I could hardly believe it when I heard that the store was to close this past spring. I made one last visit while the rumors were flying around, just to be safe. I bought too many bottles of my favorite Sennelier inks in gold, silver and sepia. And sure enough, within a week, it was gone.

Certainly Pearl Paint had seen livelier days, the neighborhood has changed so rapidly that artists can hardly afford to live anywhere near the old cast-iron district these days (I won't use the S-word here, out of respect for Donald Judd, who hated it, and saw it only as a ridiculous fabrication of real estate developers). Also, Pearl is/was a chain (!), a cursory online search indicates that they may be in the midst of closing their two remaining stores in Florida. It's also not the only place that sells lovely handmade Japanese unryu paper, as I was reminded by a recent visit to the rightfully well-regarded paper department of New York Central Art Supply.

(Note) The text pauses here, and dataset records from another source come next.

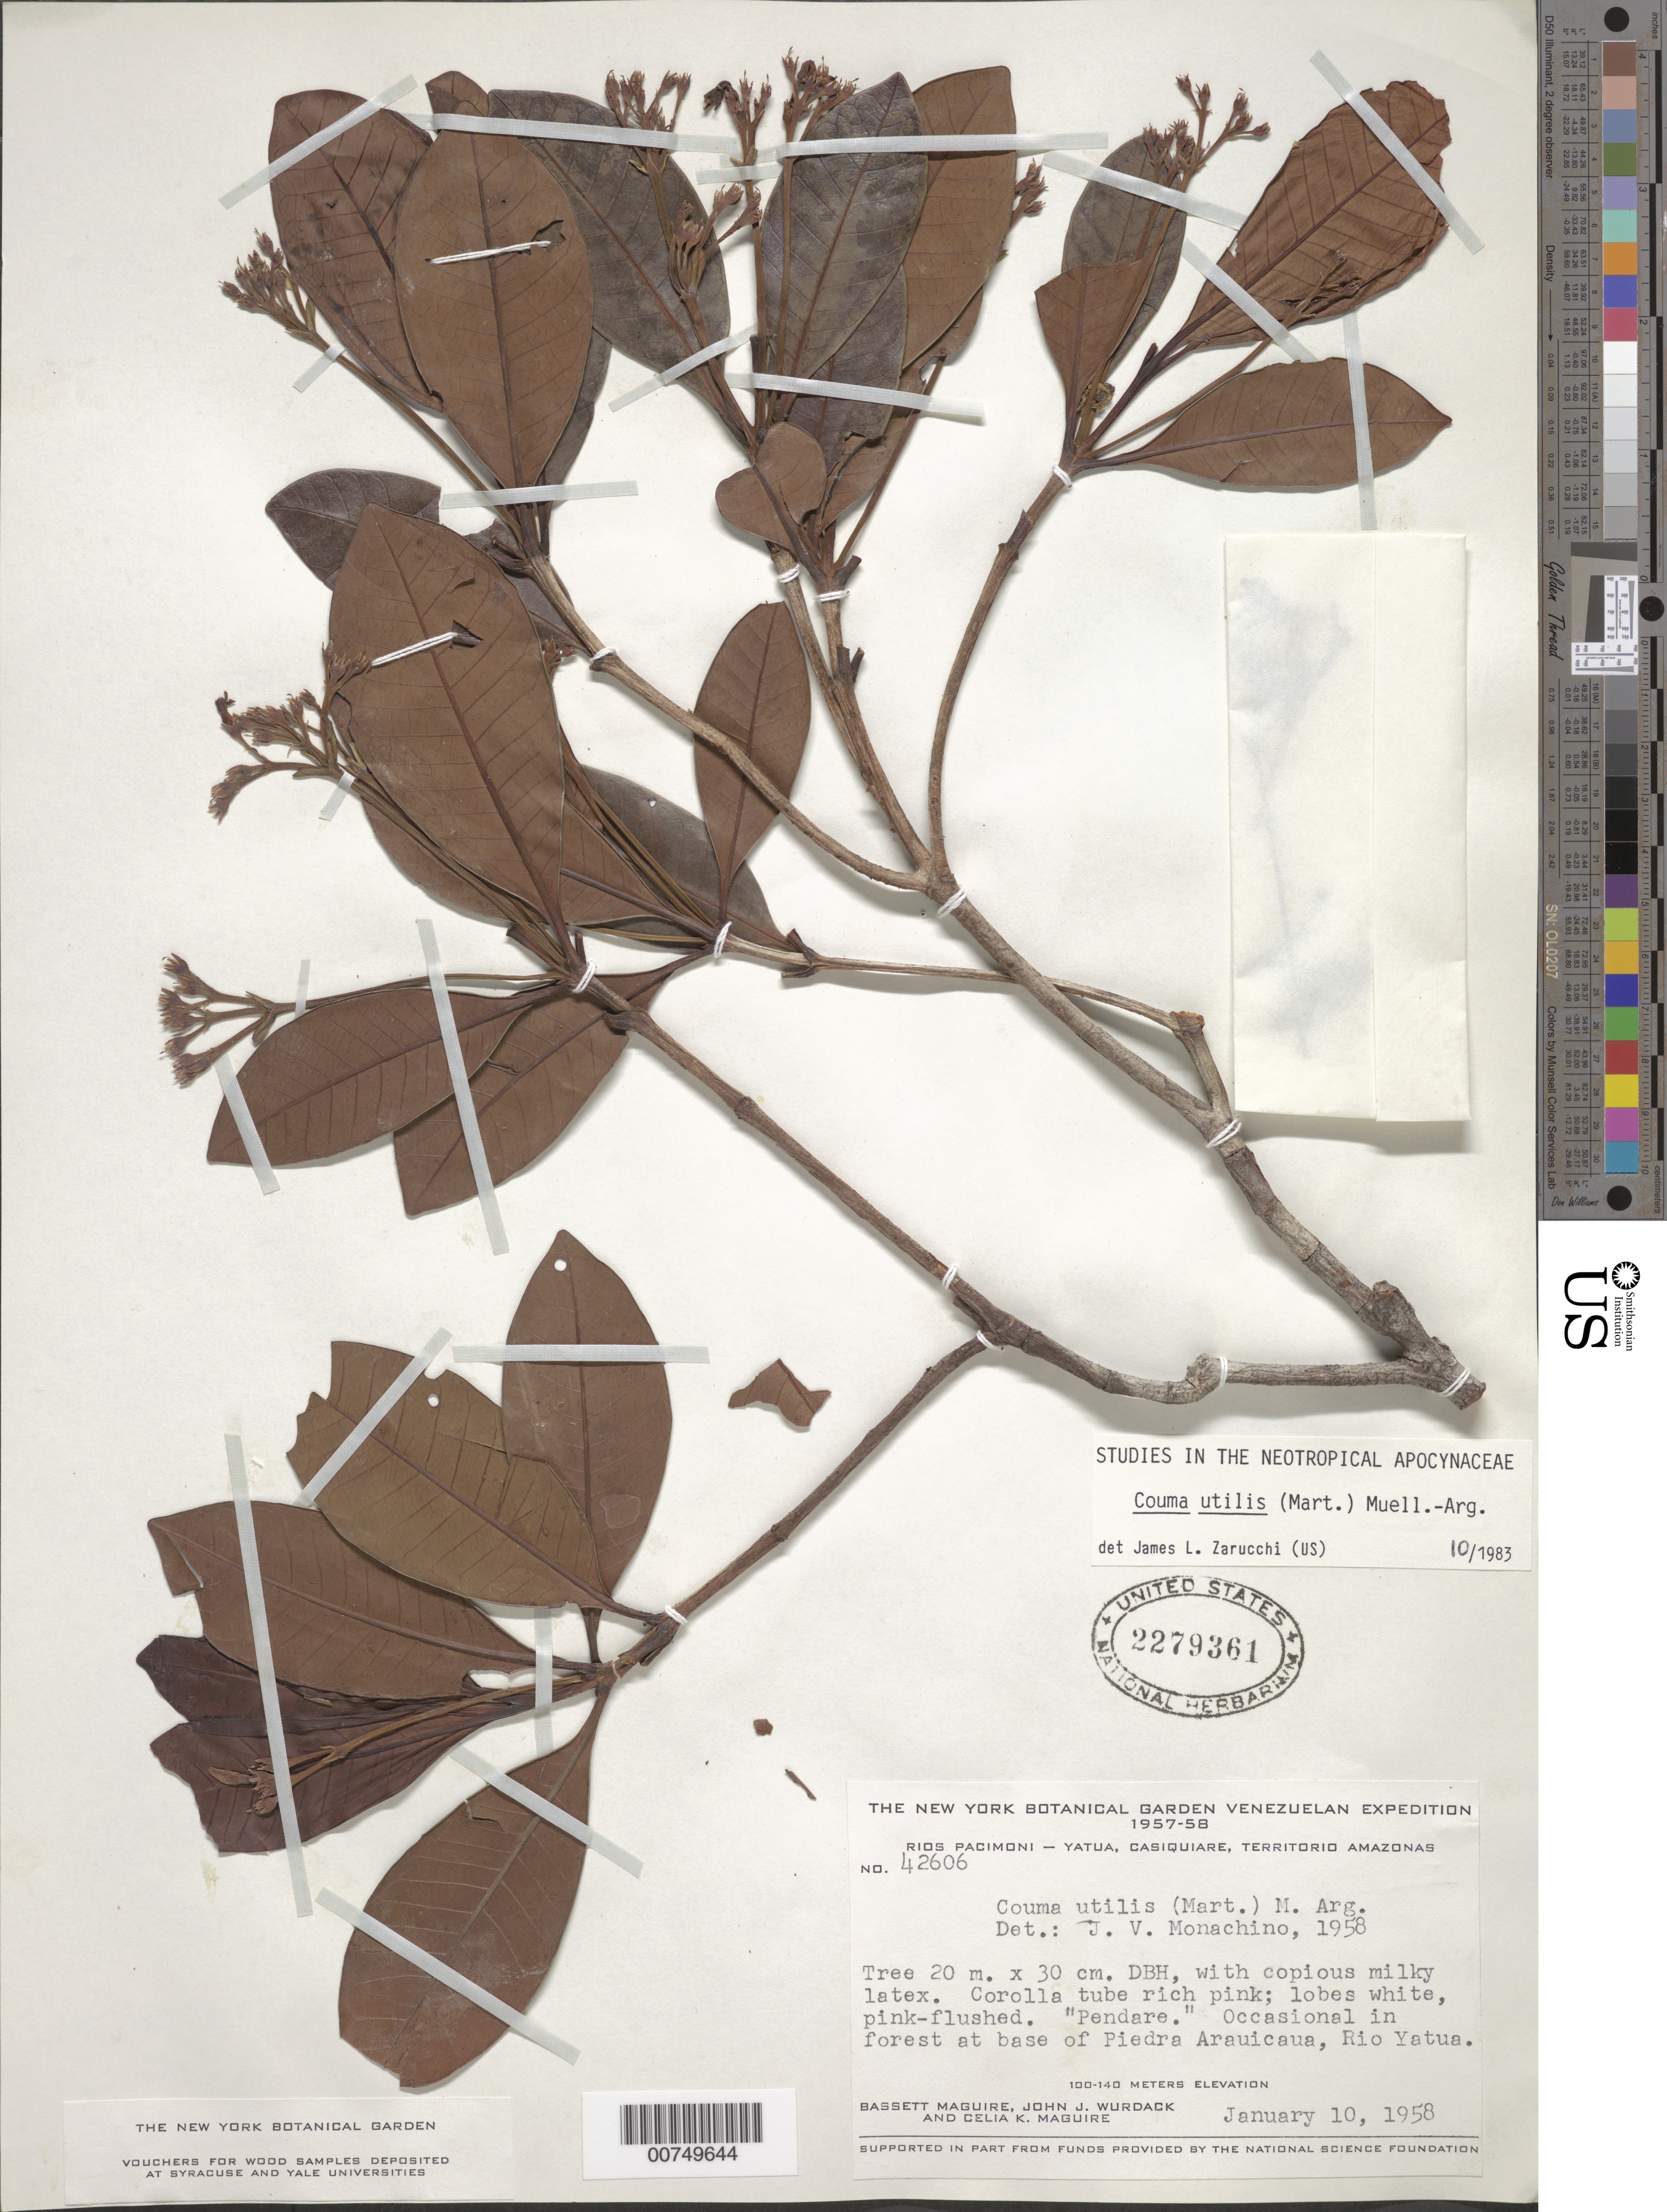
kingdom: Plantae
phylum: Tracheophyta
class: Magnoliopsida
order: Gentianales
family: Apocynaceae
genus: Couma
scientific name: Couma utilis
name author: (Mart.) Müll. Arg.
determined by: Zarucchi, J. L.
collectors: B. Maguire, J. J. Wurdack & C. K. Maguire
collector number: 42606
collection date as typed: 10-Jan-58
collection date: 1958-01-10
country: Venezuela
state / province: Amazonas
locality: Río Yatua, base of Piedra Arauicaua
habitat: Forest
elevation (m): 100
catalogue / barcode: US 2279361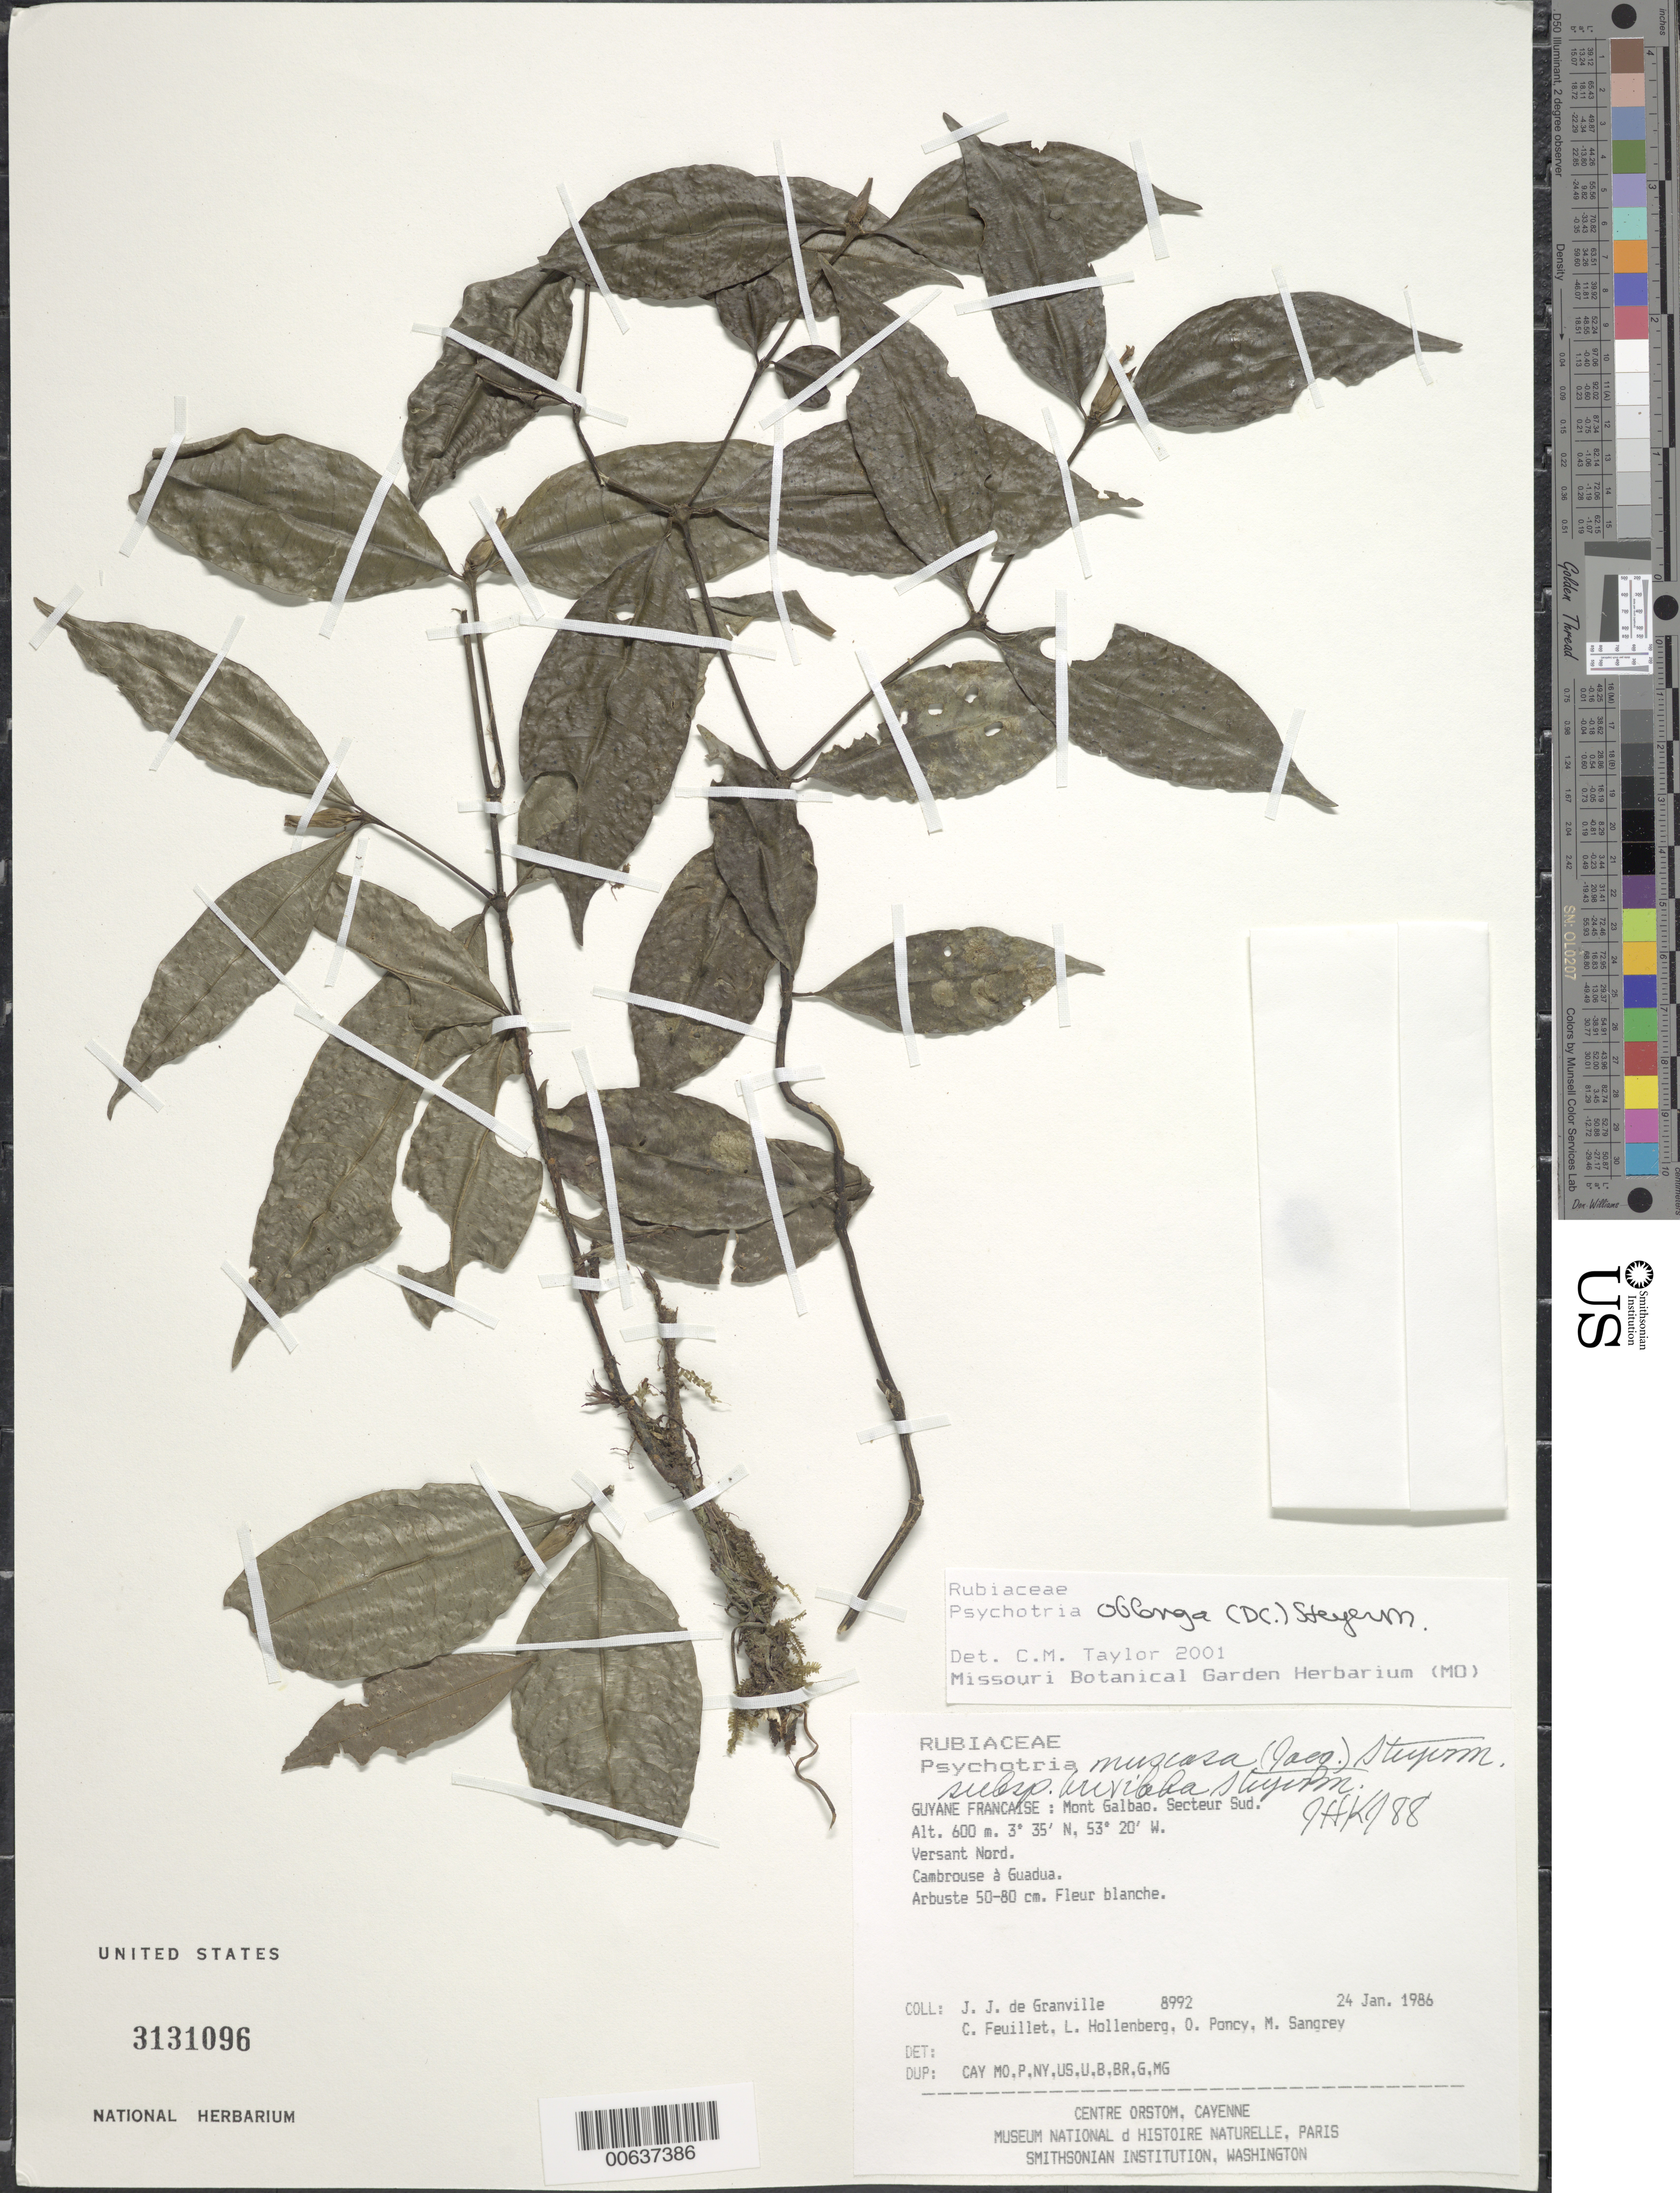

Somehow, it wasn't actually about any of that. I went to Pearl for the nostalgia and the romance. And without it, I felt as if I couldn't simply resume buying my handmade Japanese paper elsewhere in the city, or (heaven forbid!) on the internet. So while my heart heals, I've decided to streamline a bit, to find something that's perhaps sleeker, simpler, a bit sturdier for traveling. It's still entirely compostable, and the outer box is recycled and recyclable. I do hope you'll like it.

I'll always be inspired by beautiful papers, though (and the spirit of old New York). So even if now seems like the right moment to take a little break from the handmade paper, you may see it pop back up somewhere else in our packaging in the coming months. And thank you, dear ones, for letting me explain myself.